HOW TO COMPLETE THIS TASK
Set down, character for character, everything in the records below from the line holding "right ear: (133, 33)" down to the line holding "left ankle: (206, 594)", and no other line.

=== Section Start ===

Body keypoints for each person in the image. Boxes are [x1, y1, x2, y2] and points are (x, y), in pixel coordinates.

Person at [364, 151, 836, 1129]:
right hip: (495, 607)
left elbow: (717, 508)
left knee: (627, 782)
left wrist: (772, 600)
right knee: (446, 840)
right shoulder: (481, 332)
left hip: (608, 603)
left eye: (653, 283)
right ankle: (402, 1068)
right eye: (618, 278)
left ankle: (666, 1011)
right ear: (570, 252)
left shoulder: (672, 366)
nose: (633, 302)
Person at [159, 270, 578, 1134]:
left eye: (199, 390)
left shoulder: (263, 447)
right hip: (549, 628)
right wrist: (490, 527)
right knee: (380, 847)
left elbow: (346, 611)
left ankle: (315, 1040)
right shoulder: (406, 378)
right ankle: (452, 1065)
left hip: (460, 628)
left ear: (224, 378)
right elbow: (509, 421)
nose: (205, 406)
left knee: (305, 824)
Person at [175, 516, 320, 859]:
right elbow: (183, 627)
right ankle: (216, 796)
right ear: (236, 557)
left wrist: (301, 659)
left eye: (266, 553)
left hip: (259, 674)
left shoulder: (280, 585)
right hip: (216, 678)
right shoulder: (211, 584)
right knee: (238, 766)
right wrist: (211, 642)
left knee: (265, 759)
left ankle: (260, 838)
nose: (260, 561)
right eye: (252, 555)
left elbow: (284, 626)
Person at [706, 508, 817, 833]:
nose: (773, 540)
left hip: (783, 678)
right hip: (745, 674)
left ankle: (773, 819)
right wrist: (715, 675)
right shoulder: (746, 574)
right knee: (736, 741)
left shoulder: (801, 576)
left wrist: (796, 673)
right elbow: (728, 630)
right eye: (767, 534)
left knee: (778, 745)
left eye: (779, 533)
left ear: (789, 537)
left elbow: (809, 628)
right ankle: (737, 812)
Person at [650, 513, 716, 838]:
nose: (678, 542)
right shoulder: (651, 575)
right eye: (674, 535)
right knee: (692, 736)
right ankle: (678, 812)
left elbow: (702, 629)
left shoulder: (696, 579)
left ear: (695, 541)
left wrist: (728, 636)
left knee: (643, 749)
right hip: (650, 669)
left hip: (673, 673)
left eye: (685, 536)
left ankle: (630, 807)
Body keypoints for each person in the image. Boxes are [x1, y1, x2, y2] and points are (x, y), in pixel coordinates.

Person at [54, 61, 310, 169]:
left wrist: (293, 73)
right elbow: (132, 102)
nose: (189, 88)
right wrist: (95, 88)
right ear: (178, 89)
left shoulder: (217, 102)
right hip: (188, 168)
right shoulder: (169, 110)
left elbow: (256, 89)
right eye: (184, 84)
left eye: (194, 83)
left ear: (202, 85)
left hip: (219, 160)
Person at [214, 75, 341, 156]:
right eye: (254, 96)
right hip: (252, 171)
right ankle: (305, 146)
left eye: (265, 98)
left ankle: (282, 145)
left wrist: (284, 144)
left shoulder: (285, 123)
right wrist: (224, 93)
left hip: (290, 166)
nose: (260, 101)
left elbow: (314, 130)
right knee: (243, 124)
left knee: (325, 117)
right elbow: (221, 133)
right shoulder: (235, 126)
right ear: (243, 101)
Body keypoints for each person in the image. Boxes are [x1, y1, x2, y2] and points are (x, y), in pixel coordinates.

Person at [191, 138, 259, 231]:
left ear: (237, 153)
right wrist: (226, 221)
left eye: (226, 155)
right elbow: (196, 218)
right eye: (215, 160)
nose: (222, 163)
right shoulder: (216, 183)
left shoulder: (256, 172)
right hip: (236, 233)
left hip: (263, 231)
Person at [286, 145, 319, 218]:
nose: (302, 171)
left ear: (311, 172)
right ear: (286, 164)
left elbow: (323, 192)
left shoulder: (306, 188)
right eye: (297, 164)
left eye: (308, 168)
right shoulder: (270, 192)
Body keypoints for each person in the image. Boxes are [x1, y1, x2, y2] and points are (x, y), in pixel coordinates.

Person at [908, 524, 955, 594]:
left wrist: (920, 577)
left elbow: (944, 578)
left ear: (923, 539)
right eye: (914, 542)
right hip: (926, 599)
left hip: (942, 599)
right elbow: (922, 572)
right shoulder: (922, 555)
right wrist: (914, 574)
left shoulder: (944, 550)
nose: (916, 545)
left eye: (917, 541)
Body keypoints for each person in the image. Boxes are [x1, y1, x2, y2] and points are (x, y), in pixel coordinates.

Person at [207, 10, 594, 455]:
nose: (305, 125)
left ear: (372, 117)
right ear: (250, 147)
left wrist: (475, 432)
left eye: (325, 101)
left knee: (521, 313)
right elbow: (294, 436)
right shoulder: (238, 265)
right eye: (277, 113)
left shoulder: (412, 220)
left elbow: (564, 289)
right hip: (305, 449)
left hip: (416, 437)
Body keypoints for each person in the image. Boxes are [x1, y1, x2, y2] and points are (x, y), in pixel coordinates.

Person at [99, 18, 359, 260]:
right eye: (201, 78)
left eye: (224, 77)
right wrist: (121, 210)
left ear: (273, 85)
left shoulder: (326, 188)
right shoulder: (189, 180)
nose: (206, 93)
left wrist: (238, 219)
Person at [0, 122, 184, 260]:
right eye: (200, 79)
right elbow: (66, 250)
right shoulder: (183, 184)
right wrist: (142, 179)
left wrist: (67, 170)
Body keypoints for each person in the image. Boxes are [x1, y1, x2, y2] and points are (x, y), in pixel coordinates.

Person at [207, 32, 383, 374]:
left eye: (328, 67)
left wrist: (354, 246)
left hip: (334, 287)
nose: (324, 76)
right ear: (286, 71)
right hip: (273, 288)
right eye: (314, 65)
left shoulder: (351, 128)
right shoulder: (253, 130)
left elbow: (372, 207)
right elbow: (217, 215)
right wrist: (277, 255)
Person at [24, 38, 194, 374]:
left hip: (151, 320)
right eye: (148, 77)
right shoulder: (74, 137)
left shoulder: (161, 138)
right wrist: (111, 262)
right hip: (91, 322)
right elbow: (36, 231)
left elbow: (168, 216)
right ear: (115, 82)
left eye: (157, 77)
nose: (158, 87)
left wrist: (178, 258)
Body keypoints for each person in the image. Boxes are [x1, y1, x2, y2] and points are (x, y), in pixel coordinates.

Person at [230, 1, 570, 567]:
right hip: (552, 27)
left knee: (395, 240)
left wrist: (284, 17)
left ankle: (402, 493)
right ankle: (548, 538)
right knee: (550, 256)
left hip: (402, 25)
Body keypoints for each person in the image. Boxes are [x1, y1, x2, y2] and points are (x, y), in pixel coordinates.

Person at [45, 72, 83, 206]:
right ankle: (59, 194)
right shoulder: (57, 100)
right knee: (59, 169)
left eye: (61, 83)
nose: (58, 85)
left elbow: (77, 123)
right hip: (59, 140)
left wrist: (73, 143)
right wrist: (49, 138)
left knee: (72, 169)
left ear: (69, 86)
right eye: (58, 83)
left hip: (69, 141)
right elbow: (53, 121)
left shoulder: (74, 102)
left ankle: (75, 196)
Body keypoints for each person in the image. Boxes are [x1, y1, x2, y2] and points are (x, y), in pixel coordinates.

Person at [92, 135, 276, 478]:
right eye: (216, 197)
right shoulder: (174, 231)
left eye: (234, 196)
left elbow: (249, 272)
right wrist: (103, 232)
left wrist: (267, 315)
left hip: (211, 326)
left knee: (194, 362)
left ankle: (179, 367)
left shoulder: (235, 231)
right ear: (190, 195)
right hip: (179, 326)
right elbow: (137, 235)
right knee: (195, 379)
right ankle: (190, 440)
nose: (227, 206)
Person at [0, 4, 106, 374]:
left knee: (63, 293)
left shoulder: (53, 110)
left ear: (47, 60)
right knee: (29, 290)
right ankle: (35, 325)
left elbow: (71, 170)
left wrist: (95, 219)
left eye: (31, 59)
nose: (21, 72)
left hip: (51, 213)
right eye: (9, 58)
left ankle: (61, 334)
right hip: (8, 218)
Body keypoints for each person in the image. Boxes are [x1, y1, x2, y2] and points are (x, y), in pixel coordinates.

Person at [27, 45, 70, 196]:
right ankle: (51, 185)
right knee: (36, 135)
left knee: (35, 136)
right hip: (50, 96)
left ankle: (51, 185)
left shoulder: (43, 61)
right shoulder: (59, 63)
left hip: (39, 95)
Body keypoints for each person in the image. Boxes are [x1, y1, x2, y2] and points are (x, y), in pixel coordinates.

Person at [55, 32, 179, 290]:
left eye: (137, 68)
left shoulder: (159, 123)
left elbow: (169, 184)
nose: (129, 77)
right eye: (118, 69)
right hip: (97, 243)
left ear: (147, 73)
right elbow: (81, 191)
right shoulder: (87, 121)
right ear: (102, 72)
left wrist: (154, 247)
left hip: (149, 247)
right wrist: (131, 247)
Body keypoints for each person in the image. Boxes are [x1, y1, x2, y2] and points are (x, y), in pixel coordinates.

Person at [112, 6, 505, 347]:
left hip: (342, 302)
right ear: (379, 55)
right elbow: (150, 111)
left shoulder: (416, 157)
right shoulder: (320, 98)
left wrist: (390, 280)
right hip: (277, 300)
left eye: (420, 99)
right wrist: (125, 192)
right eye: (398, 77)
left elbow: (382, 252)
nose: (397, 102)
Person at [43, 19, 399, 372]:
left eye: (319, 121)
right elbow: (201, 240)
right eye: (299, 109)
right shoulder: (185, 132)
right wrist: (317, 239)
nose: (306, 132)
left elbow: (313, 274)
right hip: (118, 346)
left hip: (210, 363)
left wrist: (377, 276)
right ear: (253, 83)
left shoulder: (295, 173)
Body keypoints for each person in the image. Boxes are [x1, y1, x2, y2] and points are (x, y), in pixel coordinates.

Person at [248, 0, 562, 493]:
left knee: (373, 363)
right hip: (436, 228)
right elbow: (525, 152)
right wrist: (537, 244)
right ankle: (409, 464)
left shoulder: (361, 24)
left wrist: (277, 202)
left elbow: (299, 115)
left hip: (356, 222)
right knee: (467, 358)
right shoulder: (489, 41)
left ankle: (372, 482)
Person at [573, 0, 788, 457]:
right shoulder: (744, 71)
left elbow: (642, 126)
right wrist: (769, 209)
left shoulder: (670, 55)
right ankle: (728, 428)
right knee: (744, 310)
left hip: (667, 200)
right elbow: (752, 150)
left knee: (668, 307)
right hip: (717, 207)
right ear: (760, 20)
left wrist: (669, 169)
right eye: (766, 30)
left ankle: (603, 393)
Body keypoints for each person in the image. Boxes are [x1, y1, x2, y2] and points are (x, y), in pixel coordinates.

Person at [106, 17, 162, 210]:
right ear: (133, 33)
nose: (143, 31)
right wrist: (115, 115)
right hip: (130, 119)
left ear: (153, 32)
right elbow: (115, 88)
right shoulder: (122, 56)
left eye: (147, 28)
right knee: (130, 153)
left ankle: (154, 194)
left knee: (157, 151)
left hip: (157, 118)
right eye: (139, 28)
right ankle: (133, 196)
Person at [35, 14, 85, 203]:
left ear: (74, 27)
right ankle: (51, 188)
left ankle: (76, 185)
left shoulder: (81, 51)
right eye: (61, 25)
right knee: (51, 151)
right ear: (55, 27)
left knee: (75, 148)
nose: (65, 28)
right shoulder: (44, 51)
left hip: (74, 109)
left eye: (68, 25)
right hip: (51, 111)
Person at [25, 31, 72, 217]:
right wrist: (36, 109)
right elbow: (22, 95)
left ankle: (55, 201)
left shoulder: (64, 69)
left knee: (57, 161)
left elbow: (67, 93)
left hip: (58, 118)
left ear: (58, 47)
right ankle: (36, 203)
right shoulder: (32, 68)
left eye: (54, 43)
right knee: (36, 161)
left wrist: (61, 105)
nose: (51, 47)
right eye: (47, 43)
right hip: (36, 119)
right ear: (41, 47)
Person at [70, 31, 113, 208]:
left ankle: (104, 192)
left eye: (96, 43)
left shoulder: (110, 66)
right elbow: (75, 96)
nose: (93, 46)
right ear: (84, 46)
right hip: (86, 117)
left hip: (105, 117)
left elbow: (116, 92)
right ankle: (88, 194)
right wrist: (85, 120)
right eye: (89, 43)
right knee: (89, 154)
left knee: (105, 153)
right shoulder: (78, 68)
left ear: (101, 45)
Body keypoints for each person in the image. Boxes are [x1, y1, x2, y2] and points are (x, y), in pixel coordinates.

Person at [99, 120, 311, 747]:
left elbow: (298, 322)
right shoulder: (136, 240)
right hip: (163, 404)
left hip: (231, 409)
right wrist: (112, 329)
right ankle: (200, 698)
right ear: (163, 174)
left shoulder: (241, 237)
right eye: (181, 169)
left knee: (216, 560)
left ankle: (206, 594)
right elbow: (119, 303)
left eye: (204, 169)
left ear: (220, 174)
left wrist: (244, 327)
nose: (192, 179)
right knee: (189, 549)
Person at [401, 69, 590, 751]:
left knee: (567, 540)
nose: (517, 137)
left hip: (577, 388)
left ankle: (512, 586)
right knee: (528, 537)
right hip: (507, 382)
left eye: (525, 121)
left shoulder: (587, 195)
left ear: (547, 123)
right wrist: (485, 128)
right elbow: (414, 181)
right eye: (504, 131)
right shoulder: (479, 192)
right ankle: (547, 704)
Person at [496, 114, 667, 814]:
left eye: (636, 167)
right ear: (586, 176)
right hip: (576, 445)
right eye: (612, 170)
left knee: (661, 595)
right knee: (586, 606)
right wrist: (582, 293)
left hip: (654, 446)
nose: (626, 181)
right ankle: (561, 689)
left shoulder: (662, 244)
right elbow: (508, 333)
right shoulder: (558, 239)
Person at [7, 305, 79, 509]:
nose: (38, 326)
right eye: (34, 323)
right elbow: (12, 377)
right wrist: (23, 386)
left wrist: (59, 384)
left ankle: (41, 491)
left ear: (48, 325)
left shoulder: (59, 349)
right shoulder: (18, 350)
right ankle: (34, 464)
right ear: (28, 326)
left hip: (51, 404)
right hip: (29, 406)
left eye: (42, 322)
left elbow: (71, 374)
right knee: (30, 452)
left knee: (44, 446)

=== Section End ===

SOLUTION FOR THIS TASK
right ear: (133, 33)
nose: (143, 31)
right wrist: (115, 115)
right hip: (130, 119)
left ear: (153, 32)
right elbow: (115, 88)
right shoulder: (122, 56)
left eye: (147, 28)
right knee: (130, 153)
left ankle: (154, 194)
left knee: (157, 151)
left hip: (157, 118)
right eye: (139, 28)
right ankle: (133, 196)
Person at [35, 14, 85, 203]:
left ear: (74, 27)
right ankle: (51, 188)
left ankle: (76, 185)
left shoulder: (81, 51)
right eye: (61, 25)
right knee: (51, 151)
right ear: (55, 27)
left knee: (75, 148)
nose: (65, 28)
right shoulder: (44, 51)
left hip: (74, 109)
left eye: (68, 25)
right hip: (51, 111)
Person at [25, 31, 72, 217]:
right wrist: (36, 109)
right elbow: (22, 95)
left ankle: (55, 201)
left shoulder: (64, 69)
left knee: (57, 161)
left elbow: (67, 93)
left hip: (58, 118)
left ear: (58, 47)
right ankle: (36, 203)
right shoulder: (32, 68)
left eye: (54, 43)
right knee: (36, 161)
left wrist: (61, 105)
nose: (51, 47)
right eye: (47, 43)
right hip: (36, 119)
right ear: (41, 47)
Person at [70, 31, 113, 208]:
left ankle: (104, 192)
left eye: (96, 43)
left shoulder: (110, 66)
right elbow: (75, 96)
nose: (93, 46)
right ear: (84, 46)
right hip: (86, 117)
left hip: (105, 117)
left elbow: (116, 92)
right ankle: (88, 194)
right wrist: (85, 120)
right eye: (89, 43)
right knee: (89, 154)
left knee: (105, 153)
right shoulder: (78, 68)
left ear: (101, 45)
Body keypoints for each person in the image. Boxes are [x1, y1, x2, y2] and points are (x, y), in pixel coordinates.

Person at [99, 120, 311, 747]:
left elbow: (298, 322)
right shoulder: (136, 240)
right hip: (163, 404)
left hip: (231, 409)
right wrist: (112, 329)
right ankle: (200, 698)
right ear: (163, 174)
left shoulder: (241, 237)
right eye: (181, 169)
left knee: (216, 560)
left ankle: (206, 594)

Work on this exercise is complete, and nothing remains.